Aber man kann das schon beobachten: Es gibt z. B. verschiedene Prozesse, bei dem Teilchen zerfallen in mehrere Bruchstücke, bei denen jeder Teil eine bestimmte Geschwindigkeit mit bekommt. Das können z. B. Kernzerfälle sein oder so... Da müsste ich jetzt selbst nachschauen, welche Versuche da alles durchgeführt wurden.
Man kann diese Zerfälle jetzt bei einem vorher ruhenden Teilchen beobachten und kann sehen, welche Geschwindigkeiten die verschiedenen Produkte nach der Reaktion haben. Man kann das ursprüngliche Teilchen aber auch zuerst auf eine sehr hohe Geschwindigkeit bringen und dann bei dieser Geschwindigkeit den Zerfall beobachten. Wenn man die Geschwindigkeiten der Zerfallsprodukte dann wieder mißt, findet man eben eine Geschwindigkeitsaddition, die genau der Lorenz-Transformation entspricht. Man findet nie ein Teilchen, das eine größere Geschwindigkeit als die Vakuumslichtgeschwindigkeit hat.

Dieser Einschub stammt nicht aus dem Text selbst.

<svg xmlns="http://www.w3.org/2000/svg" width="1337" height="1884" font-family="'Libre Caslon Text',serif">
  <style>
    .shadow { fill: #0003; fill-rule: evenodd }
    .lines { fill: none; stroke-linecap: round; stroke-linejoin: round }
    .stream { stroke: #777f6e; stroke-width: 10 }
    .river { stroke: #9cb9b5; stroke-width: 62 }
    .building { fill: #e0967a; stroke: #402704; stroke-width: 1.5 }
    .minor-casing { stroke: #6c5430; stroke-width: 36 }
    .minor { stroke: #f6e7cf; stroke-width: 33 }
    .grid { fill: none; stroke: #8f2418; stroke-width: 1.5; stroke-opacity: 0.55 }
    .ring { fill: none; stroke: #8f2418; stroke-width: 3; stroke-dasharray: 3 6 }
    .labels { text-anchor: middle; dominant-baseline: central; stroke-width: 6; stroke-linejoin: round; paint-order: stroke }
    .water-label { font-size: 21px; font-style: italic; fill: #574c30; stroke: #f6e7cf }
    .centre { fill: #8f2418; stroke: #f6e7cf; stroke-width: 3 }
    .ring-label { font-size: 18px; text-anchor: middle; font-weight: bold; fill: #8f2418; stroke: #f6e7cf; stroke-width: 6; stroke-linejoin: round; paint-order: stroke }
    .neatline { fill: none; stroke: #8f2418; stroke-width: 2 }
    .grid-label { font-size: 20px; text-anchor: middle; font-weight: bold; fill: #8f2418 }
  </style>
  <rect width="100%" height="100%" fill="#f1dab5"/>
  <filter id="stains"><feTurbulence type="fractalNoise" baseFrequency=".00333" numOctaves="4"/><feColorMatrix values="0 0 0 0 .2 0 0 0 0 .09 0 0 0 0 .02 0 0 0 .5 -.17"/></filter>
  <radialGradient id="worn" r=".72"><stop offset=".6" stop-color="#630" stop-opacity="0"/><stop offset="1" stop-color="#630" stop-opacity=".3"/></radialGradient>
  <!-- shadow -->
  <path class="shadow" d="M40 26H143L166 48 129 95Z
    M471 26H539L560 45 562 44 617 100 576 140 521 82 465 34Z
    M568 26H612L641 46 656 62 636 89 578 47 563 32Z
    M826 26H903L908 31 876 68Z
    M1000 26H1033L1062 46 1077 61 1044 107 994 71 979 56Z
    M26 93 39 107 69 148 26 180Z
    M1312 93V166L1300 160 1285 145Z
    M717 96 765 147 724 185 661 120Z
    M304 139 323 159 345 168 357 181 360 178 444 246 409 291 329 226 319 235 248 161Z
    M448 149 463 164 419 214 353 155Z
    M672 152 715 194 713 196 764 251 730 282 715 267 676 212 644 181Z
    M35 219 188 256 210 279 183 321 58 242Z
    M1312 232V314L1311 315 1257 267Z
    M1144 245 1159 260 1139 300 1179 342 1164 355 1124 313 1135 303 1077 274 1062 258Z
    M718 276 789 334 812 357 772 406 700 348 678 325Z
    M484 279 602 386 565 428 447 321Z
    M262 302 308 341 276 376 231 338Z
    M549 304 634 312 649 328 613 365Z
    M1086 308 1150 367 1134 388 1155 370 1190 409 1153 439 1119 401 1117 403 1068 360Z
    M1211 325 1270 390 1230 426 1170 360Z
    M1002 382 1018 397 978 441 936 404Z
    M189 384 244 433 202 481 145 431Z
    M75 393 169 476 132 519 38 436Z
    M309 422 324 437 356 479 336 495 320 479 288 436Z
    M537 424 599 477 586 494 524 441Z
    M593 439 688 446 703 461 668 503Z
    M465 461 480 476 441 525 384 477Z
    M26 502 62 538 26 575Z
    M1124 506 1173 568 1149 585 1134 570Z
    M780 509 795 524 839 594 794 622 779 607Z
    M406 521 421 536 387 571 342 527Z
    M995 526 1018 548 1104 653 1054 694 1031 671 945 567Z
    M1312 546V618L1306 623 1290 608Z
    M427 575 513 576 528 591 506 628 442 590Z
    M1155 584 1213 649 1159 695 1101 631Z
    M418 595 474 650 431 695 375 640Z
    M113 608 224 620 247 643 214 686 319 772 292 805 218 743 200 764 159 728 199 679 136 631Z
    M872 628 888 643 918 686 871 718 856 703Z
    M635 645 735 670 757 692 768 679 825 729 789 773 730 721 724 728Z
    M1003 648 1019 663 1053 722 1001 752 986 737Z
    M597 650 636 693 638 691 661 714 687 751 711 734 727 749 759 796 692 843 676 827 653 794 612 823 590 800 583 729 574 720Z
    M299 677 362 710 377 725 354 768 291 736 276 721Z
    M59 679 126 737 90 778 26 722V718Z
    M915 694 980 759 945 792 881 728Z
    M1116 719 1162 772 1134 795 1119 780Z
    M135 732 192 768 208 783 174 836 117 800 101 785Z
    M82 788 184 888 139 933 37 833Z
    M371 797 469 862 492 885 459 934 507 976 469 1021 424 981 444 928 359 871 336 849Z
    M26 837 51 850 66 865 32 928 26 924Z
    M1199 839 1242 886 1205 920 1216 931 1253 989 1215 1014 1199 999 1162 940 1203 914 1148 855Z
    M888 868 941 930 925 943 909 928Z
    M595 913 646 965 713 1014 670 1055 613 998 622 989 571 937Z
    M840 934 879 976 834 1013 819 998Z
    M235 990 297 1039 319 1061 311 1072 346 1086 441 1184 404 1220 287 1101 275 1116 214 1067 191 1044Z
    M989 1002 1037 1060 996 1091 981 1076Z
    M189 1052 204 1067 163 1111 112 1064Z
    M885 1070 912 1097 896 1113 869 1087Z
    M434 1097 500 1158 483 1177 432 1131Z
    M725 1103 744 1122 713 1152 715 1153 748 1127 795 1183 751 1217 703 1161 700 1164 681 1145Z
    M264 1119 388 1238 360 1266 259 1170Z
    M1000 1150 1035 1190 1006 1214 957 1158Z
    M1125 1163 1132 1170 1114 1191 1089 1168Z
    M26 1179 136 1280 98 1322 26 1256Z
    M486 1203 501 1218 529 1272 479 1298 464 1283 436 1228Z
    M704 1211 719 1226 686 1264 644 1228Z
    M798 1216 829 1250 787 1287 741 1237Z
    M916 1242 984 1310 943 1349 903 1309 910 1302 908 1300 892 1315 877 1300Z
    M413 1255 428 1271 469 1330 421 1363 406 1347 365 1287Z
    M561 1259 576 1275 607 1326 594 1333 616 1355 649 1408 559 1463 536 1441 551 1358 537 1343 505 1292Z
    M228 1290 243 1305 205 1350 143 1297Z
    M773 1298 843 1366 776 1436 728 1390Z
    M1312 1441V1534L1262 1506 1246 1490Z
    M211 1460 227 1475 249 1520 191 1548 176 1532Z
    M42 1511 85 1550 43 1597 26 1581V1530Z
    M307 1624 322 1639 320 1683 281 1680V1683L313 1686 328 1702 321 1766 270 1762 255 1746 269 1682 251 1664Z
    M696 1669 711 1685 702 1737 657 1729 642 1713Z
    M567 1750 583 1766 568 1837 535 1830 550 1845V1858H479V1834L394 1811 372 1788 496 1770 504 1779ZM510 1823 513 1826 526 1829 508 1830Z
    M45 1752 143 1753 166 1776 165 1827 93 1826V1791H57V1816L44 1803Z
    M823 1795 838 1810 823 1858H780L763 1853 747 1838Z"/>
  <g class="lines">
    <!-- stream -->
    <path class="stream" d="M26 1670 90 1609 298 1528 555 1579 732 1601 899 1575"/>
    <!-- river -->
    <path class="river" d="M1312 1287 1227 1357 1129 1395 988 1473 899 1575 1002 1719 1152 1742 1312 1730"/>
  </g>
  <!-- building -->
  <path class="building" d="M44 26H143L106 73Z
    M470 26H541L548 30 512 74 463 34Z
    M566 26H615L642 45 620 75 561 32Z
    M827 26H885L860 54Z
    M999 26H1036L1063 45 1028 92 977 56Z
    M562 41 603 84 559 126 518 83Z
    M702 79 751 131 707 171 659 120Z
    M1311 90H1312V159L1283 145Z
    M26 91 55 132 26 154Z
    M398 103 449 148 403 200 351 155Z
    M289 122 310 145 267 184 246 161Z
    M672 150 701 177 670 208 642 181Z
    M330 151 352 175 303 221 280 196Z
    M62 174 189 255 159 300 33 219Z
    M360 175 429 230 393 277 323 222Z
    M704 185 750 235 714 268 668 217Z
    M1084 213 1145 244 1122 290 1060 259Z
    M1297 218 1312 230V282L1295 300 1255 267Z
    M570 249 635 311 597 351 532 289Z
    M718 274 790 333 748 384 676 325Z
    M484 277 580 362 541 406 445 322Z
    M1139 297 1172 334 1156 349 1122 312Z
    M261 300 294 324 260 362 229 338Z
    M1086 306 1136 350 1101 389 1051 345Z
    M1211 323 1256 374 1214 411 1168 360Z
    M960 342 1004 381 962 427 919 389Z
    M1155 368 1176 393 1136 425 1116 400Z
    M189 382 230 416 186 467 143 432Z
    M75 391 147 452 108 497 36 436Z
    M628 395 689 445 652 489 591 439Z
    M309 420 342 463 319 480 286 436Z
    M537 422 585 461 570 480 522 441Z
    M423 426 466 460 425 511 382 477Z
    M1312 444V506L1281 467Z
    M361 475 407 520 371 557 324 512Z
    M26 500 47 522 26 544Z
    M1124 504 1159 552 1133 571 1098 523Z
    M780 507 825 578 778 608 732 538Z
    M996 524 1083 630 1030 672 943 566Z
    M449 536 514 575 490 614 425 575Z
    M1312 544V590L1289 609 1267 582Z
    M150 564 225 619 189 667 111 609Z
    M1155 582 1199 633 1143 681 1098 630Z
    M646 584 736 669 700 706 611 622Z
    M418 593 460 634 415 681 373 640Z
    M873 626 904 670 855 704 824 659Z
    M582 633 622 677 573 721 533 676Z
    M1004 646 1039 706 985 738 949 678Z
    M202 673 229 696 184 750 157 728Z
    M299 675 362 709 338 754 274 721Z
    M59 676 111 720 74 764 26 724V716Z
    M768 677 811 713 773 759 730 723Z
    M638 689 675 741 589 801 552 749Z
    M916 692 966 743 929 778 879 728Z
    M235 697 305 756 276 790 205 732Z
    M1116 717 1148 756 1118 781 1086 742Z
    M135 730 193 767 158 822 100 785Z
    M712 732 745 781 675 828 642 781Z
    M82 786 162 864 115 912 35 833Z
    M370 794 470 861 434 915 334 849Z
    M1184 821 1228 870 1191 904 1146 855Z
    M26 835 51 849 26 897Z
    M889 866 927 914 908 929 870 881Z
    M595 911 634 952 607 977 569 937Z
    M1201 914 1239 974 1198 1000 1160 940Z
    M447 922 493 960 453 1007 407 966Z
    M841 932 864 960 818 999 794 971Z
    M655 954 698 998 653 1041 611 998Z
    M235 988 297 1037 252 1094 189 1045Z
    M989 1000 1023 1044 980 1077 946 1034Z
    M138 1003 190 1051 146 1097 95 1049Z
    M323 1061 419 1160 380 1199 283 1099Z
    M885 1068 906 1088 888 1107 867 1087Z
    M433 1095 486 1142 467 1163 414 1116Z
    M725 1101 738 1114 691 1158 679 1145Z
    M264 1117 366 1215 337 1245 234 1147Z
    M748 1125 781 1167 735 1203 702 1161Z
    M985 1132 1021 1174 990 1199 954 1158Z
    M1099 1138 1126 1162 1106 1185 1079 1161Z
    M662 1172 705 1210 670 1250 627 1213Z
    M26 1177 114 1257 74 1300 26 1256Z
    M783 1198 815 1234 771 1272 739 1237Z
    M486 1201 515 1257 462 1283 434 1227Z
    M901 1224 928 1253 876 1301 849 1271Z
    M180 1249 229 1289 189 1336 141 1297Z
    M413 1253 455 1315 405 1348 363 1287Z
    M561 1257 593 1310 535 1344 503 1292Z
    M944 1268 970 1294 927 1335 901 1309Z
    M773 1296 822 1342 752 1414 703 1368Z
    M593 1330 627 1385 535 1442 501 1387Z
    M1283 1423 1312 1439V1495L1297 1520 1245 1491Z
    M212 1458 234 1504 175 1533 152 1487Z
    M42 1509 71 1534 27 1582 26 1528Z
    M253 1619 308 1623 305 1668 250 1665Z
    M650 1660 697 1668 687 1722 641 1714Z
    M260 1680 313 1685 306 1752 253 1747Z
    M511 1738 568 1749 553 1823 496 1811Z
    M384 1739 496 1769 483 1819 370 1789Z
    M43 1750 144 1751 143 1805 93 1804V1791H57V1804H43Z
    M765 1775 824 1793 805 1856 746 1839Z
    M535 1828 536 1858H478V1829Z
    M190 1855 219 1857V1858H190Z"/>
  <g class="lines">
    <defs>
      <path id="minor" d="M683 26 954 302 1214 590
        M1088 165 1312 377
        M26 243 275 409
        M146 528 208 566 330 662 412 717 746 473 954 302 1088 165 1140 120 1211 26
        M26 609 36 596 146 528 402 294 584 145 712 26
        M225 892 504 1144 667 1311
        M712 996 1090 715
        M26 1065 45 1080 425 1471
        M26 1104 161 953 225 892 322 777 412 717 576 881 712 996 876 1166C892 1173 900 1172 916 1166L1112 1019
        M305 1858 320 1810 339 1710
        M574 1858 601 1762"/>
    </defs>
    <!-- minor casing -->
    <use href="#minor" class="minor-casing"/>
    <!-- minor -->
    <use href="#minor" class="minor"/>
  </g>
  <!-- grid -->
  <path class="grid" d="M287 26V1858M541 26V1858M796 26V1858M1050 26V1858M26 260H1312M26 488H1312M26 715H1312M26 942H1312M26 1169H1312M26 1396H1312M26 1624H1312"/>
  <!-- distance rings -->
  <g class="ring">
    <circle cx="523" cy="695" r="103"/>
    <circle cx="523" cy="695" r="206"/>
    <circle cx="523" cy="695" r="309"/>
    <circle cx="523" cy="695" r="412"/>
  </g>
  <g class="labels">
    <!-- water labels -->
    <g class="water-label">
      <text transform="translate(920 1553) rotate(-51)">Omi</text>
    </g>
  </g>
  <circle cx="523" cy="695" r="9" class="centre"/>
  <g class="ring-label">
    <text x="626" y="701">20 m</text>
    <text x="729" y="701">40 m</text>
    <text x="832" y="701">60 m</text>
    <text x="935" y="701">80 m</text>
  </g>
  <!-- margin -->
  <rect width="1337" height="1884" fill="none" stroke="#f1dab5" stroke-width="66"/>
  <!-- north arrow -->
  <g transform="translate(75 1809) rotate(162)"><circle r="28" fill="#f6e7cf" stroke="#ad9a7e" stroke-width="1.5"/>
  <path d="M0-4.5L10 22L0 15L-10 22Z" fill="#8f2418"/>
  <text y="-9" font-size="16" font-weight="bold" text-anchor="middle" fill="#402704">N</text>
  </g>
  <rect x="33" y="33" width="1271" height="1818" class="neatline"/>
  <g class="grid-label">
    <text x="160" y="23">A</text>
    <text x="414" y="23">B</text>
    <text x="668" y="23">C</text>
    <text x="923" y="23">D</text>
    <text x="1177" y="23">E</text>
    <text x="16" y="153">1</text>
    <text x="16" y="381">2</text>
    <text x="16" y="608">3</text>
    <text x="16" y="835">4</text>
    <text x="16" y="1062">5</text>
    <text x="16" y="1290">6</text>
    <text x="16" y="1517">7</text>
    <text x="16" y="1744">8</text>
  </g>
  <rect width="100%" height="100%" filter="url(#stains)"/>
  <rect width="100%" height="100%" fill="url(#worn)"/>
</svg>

Es gibt auch noch sehr viele andere Beispiele, bei denen hohe Relativgeschwindigkeiten auftreten und bei denen man beobachten kann, dass die Galilei-Transformation nicht stimmt, dafür aber die Lorenz-Transformation.
Eine andere Sache ist: Bei einem Beschleuniger kann man sehr Teilchen auf sehr hohe Geschwindigkeiten beschleunigen. Wenn man aber in die Nähe der Lichtgeschwindigkeit kommt, stellt man fest, dass die Teilchen gar nicht mehr deutlich schneller werden, dafür aber anscheinend ihre Masse zunimmt. Man kann noch so viel Kraft auf sie ausüben oder noch so lange eine Kraft auf sie ausüben, das hilft nichts. Sie werden einfach nicht viel schneller als vorher. Die Geschwindigkeit nähert sich immer mehr der Vakuumslichtgeschwindigkeit an, aber sie wird nicht erreicht!
Um solche Effekte zu sehen muß man übrigens nicht unbedingt einen sehr teuren Teilchenbeschleuniger bauen. Ich habe das nur erwähnt, weil dort das alles Alltag ist. Jeder, der an einem solchen Experiment arbeitet muß mit der RT rechnen, sonst würde absolut nichts funktionieren, keine Chance! Aber um das auch etwas billiger zu machen: Elektronen kann man mit relativ geringem Aufwand auf relativistische Geschwindigkeiten beschleunigen. Die sind so leicht, dass sogar als (durchaus wohlhabende) Privatperson einen entsprechenden Versuch aufbauen kann und solche Effekte wie die relativistische Massenzunahme wirklich "sehen" kann (mit "sehen" meine ich "messen", aber letztendlich ist "Sehen" auch auch eine Messung und ein Physiker "sieht" quasi durch seine Messungen).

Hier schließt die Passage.